_ASSIGNMENT 1:_
Copy the MyScaleReward exercise word for word, everything from "In the video" down to "and correctness.".
_ASSIGNMENT 2:_
List every sentence or heading in the MyScaleReward exercise that names `MyScaleReward`.
_ASSIGNMENT 3:_
Carry on writing the MyScaleReward exercise from the point where it ends.

_TEXT SEGMENT:_
------------------------------------------------------------

# Modify `MyScaleReward` so that it accounts for the goodwill penalty

In the video lesson, we defined our custom reward scaling wrapper `MyScaleReward`. I have included the code below. 

The hard inventory management environment has a slightly different reward function. It includes a term for goodwill penalty.

Your job is to edit the `MyScaleReward` wrapper so that it takes the goodwill penalty into account. For this, you would need to re-estimate the average low scale. 

You are free to make your own reasoned assumptions about the average values of the various quantities like `goodwill_penalty_per_unit` and unmet demand. Since this is an estimation problem, there's no exactly right answer. The trick is to balance simplicity 
and correctness.

------------------------------------------------------------

_RECORDS PROVIDED:_
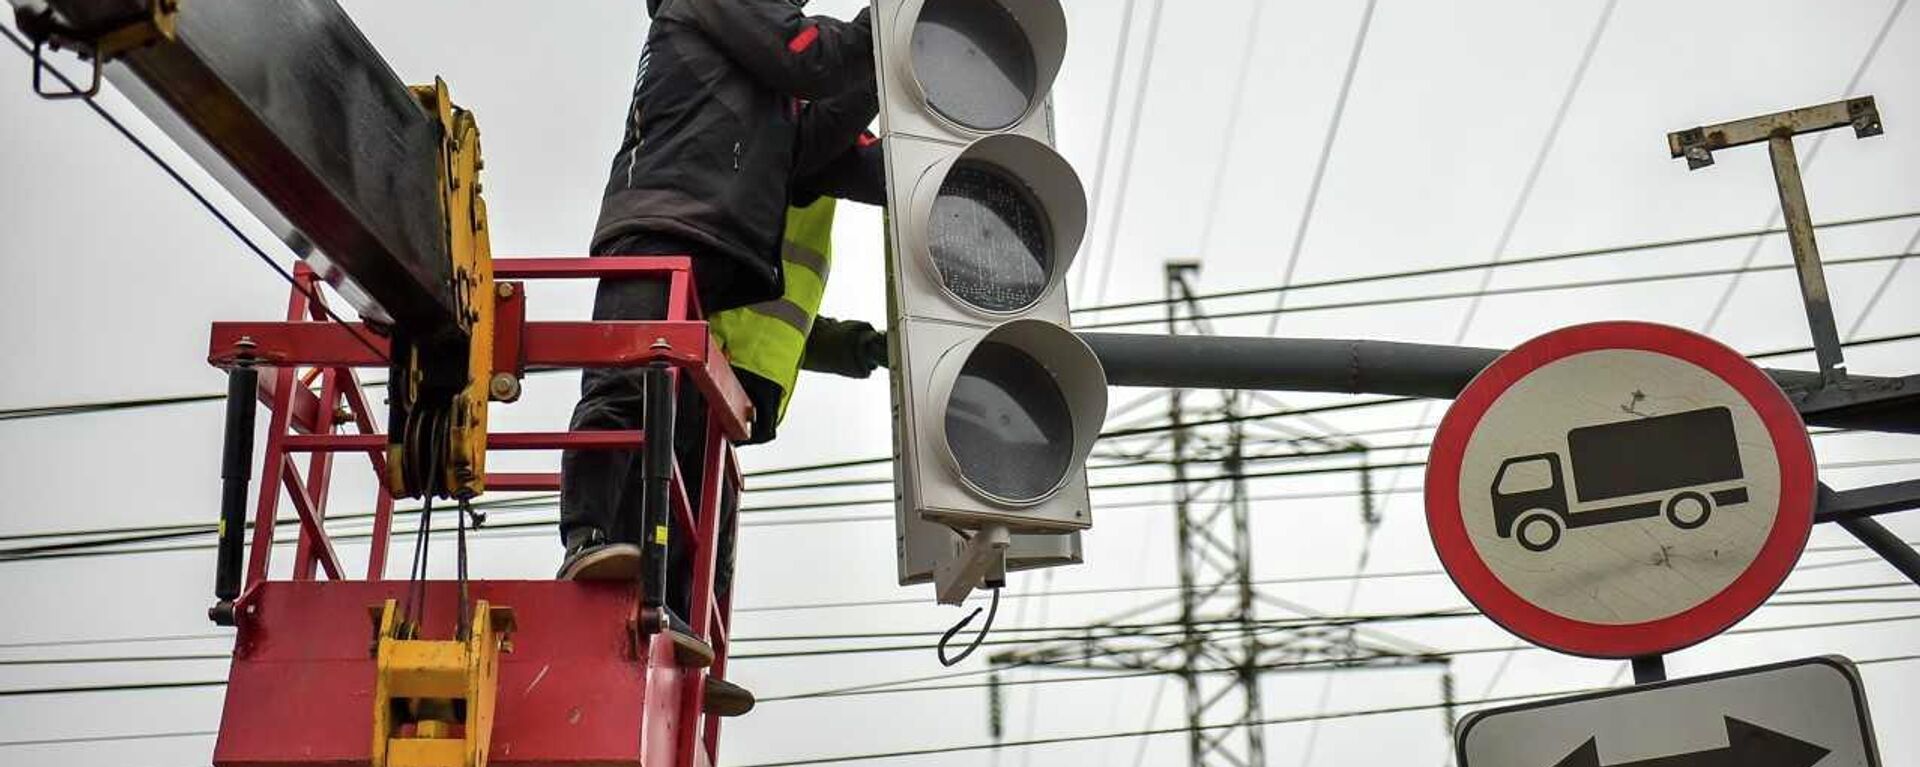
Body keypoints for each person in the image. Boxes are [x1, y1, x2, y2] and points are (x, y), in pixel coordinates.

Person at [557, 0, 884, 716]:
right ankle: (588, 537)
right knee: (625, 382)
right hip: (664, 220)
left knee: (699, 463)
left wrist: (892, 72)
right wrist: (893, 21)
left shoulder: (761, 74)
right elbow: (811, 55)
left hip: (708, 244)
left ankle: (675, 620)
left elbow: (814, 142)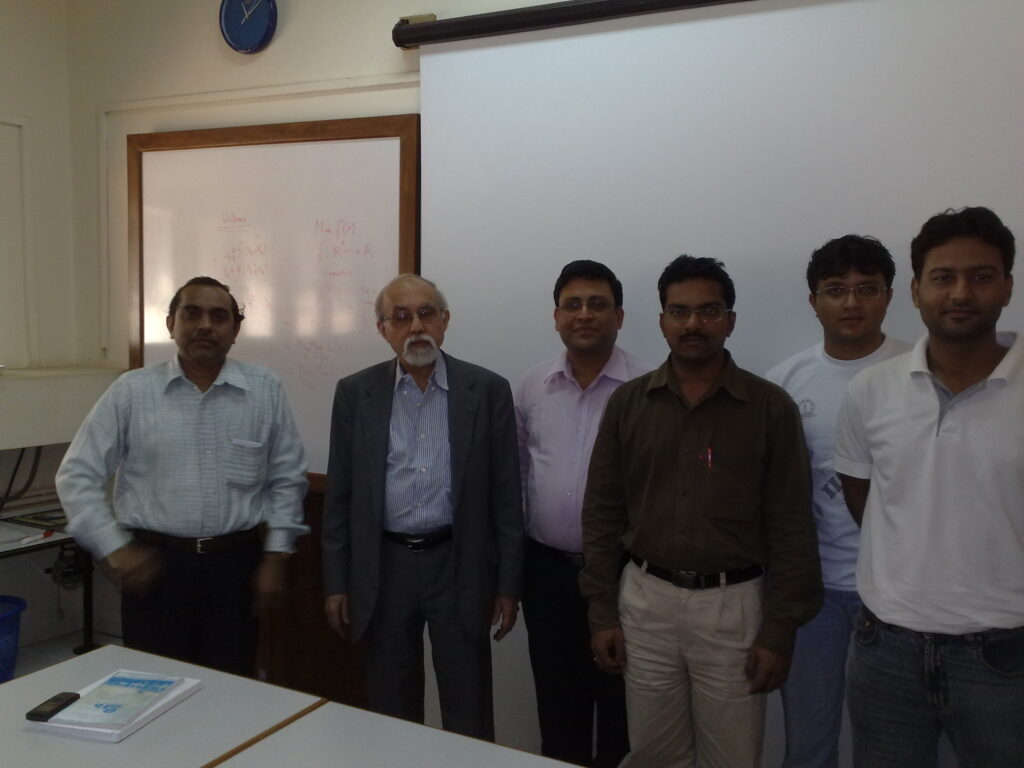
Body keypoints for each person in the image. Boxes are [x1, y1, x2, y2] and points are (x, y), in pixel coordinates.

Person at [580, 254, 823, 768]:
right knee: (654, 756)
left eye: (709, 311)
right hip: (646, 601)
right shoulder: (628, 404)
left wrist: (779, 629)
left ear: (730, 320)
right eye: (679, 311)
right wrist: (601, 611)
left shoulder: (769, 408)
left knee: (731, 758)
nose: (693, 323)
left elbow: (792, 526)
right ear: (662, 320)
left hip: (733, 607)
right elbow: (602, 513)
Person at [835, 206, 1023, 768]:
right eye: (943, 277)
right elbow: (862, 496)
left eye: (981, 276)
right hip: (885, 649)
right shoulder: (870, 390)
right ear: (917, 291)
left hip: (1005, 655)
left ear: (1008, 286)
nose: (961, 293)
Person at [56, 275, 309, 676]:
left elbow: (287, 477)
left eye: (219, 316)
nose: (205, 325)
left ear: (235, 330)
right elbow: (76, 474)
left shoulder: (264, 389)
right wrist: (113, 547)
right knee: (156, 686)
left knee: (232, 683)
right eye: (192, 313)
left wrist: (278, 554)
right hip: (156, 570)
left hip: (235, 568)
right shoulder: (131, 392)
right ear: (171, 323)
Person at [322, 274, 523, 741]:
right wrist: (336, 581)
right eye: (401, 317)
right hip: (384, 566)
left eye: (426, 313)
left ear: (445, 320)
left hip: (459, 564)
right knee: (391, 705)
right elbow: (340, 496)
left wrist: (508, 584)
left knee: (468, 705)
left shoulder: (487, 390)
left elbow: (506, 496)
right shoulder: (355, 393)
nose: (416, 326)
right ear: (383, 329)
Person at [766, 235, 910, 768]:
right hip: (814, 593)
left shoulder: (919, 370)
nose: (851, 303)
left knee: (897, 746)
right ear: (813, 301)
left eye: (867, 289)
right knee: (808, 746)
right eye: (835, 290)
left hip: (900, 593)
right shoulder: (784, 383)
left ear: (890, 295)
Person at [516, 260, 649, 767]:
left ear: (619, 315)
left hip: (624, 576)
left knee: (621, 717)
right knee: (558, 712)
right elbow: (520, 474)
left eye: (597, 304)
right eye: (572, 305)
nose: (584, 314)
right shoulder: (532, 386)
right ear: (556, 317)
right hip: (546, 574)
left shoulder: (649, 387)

------------------------------------------------------------

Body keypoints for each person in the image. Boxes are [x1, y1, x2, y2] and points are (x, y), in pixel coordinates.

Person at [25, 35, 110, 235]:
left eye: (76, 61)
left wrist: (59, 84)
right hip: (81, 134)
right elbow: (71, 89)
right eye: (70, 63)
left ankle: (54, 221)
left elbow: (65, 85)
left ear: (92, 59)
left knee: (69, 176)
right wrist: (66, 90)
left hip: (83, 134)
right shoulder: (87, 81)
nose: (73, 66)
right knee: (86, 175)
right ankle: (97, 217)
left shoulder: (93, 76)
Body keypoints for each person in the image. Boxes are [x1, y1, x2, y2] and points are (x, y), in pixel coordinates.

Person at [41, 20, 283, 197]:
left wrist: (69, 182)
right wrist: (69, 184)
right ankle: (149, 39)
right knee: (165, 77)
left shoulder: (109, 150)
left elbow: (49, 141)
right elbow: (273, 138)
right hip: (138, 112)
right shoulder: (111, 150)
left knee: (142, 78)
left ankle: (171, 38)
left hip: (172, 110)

------------------------------------------------------------

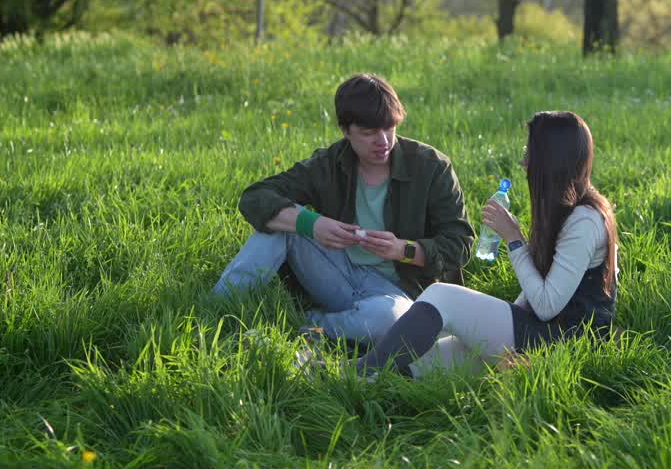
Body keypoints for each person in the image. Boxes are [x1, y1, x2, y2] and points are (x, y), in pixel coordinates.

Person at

------------------------------------------------------------

_ANSWER AREA 1:_
In the video lesson, we defined our custom reward scaling wrapper `MyScaleReward`. I have included the code below. 

The hard inventory management environment has a slightly different reward function. It includes a term for goodwill penalty.

Your job is to edit the `MyScaleReward` wrapper so that it takes the goodwill penalty into account. For this, you would need to re-estimate the average low scale. 

You are free to make your own reasoned assumptions about the average values of the various quantities like `goodwill_penalty_per_unit` and unmet demand. Since this is an estimation problem, there's no exactly right answer. The trick is to balance simplicity 
and correctness.

_ANSWER AREA 2:_
- Modify `MyScaleReward` so that it accounts for the goodwill penalty
- In the video lesson, we defined our custom reward scaling wrapper `MyScaleReward`.
- Your job is to edit the `MyScaleReward` wrapper so that it takes the goodwill penalty into account.

_ANSWER AREA 3:_
In [2]:
import gym
import numpy as np


# Edit the following wrapper so that it takes goodwill penalty into account
class MyScaleReward(gym.RewardWrapper):
    def reward(self, reward):
        avg_unit_selling_price = self.env.max_unit_selling_price / 2
        avg_num_items_bought_per_day = avg_num_items_sold_per_day = self.env.max_mean_daily_demand / 2
        avg_unit_buying_price = self.env.max_unit_selling_price / 4
        avg_daily_holding_cost_per_unit = self.env.max_daily_holding_cost_per_unit / 2
        avg_num_items_held_per_day = self.env.max_mean_daily_demand / 2
        avg_high_scale = avg_unit_selling_price * avg_num_items_sold_per_day
        avg_low_scale = - (avg_unit_buying_price * avg_num_items_bought_per_day +
                           avg_daily_holding_cost_per_unit * avg_num_items_held_per_day
                           )
        mid = (avg_high_scale + avg_low_scale) / 2
        linearly_mapped_reward = 2 * (reward - mid) / (avg_high_scale - avg_low_scale)
        return np.arctan(linearly_mapped_reward) / np.arctan(1)